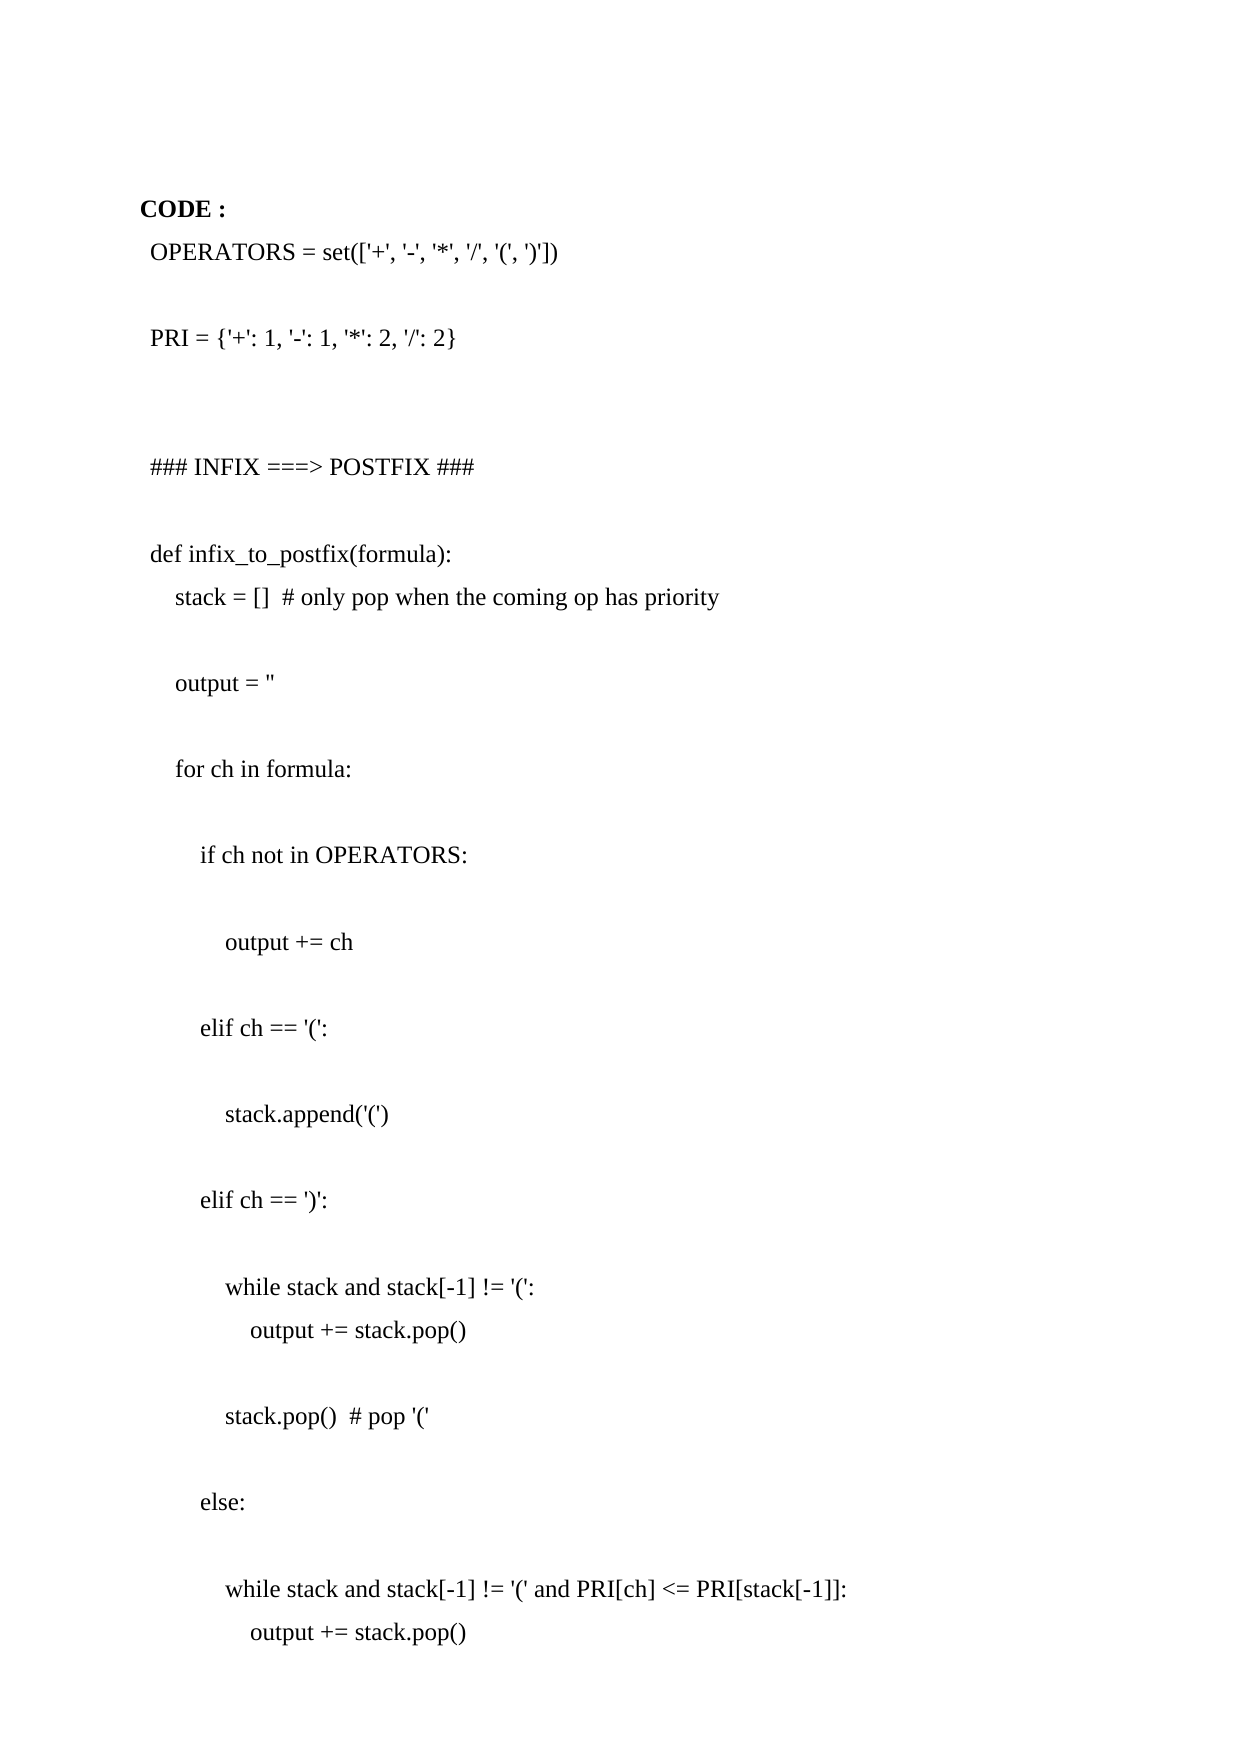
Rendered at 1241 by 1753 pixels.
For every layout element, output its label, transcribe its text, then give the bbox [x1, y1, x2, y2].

text ### INFIX ===> POSTFIX ### [150, 452, 1101, 481]
text output = '' [150, 668, 1101, 697]
text stack.append('(') [150, 1099, 1101, 1128]
text stack = [] # only pop when the coming op has priority [150, 582, 1101, 611]
text PRI = {'+': 1, '-': 1, '*': 2, '/': 2} [150, 323, 1101, 352]
text OPERATORS = set(['+', '-', '*', '/', '(', ')']) [150, 237, 1101, 266]
text stack.pop() # pop '(' [150, 1401, 1101, 1430]
text elif ch == '(': [150, 1013, 1101, 1042]
text output += stack.pop() [150, 1315, 1101, 1344]
text output += ch [150, 927, 1101, 956]
text def infix_to_postfix(formula): [150, 539, 1101, 567]
subtitle CODE : [139, 194, 1101, 222]
text else: [150, 1487, 1101, 1516]
text elif ch == ')': [150, 1186, 1101, 1214]
text while stack and stack[-1] != '(' and PRI[ch] <= PRI[stack[-1]]: [150, 1574, 1101, 1602]
text output += stack.pop() [150, 1617, 1101, 1646]
text for ch in formula: [150, 754, 1101, 783]
text while stack and stack[-1] != '(': [150, 1272, 1101, 1301]
text if ch not in OPERATORS: [150, 841, 1101, 869]
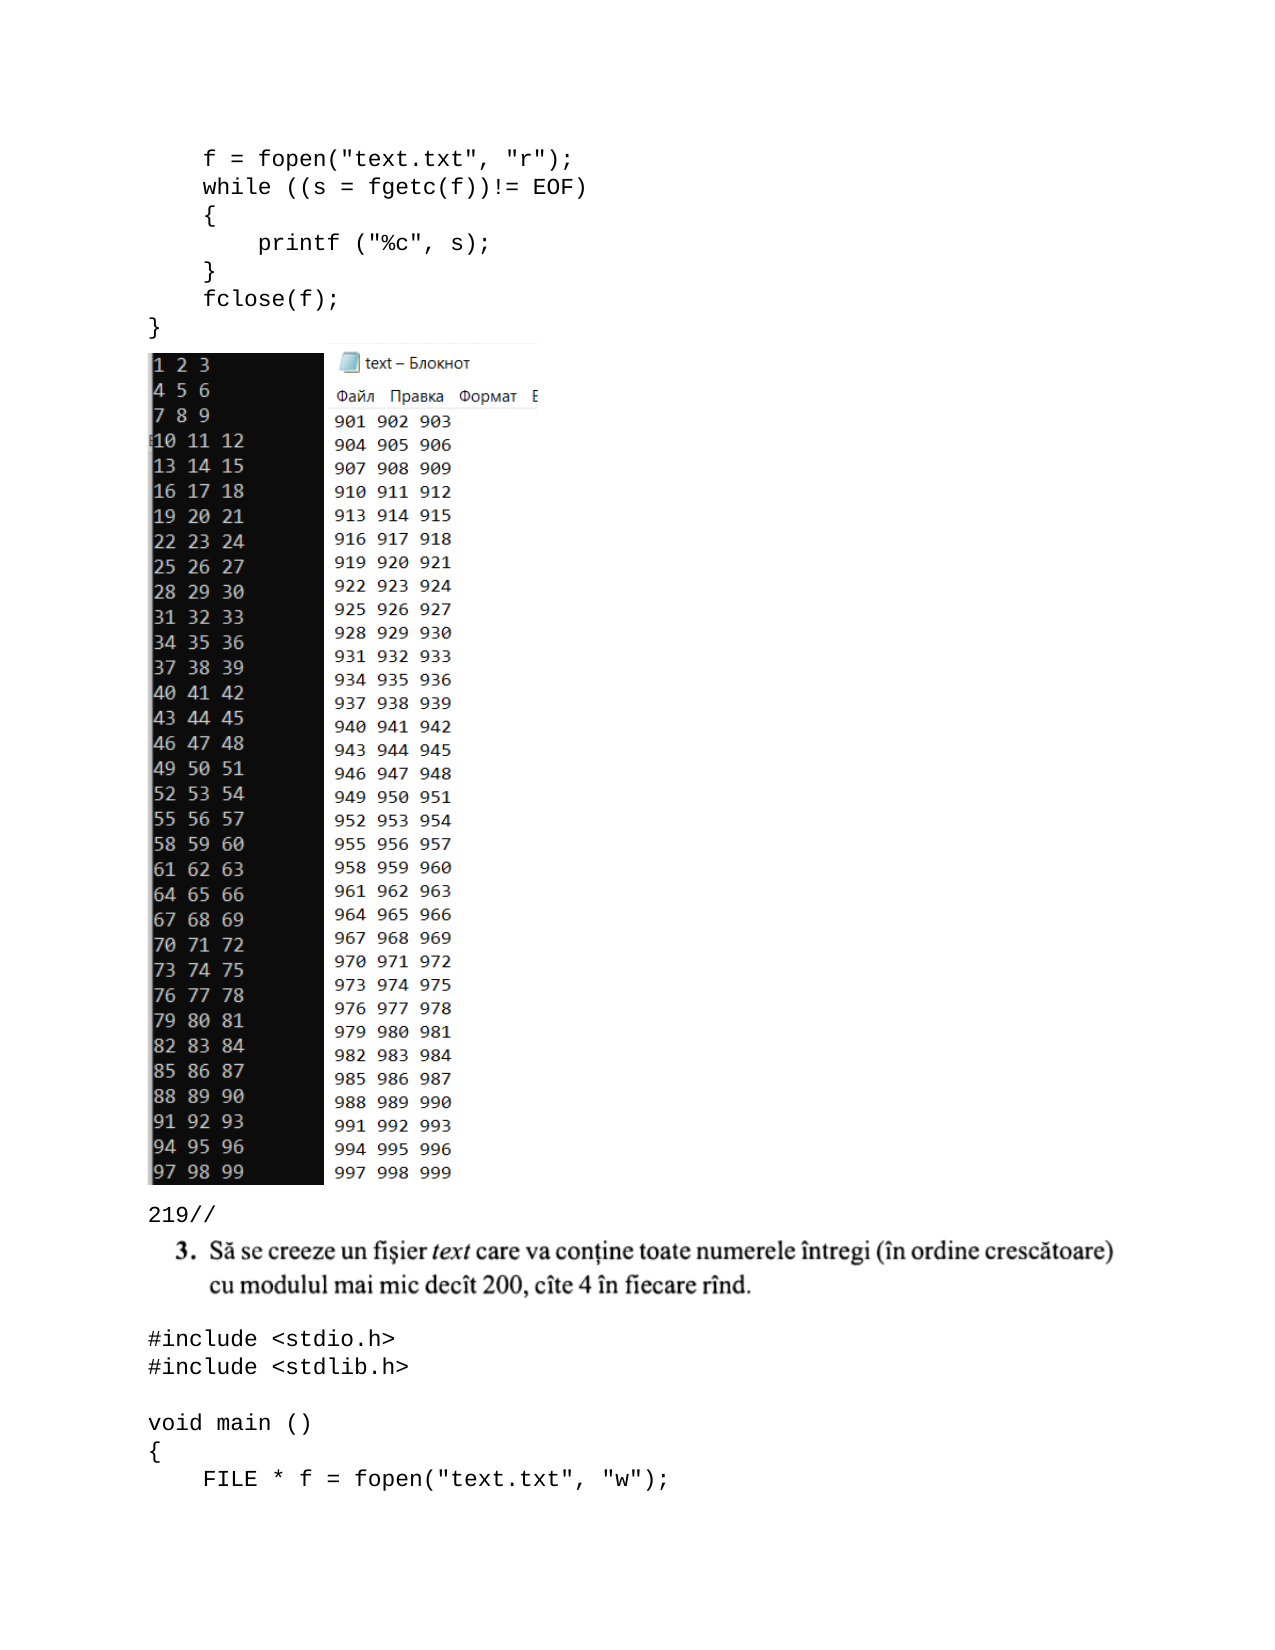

TASK ITEM: An exact printout of the listing is needed, minus any pictures it contains.

EXERCISE RESPONSE:
Rendered at 1241 by 1753 pixels.
For every layout element, output its label, transcribe its text, then give the bbox [x1, y1, x2, y2].

text ### INFIX ===> POSTFIX ### [150, 452, 1101, 481]
text output = '' [150, 668, 1101, 697]
text stack.append('(') [150, 1099, 1101, 1128]
text stack = [] # only pop when the coming op has priority [150, 582, 1101, 611]
text PRI = {'+': 1, '-': 1, '*': 2, '/': 2} [150, 323, 1101, 352]
text OPERATORS = set(['+', '-', '*', '/', '(', ')']) [150, 237, 1101, 266]
text stack.pop() # pop '(' [150, 1401, 1101, 1430]
text elif ch == '(': [150, 1013, 1101, 1042]
text output += stack.pop() [150, 1315, 1101, 1344]
text output += ch [150, 927, 1101, 956]
text def infix_to_postfix(formula): [150, 539, 1101, 567]
subtitle CODE : [139, 194, 1101, 222]
text else: [150, 1487, 1101, 1516]
text elif ch == ')': [150, 1186, 1101, 1214]
text while stack and stack[-1] != '(' and PRI[ch] <= PRI[stack[-1]]: [150, 1574, 1101, 1602]
text output += stack.pop() [150, 1617, 1101, 1646]
text for ch in formula: [150, 754, 1101, 783]
text while stack and stack[-1] != '(': [150, 1272, 1101, 1301]
text if ch not in OPERATORS: [150, 841, 1101, 869]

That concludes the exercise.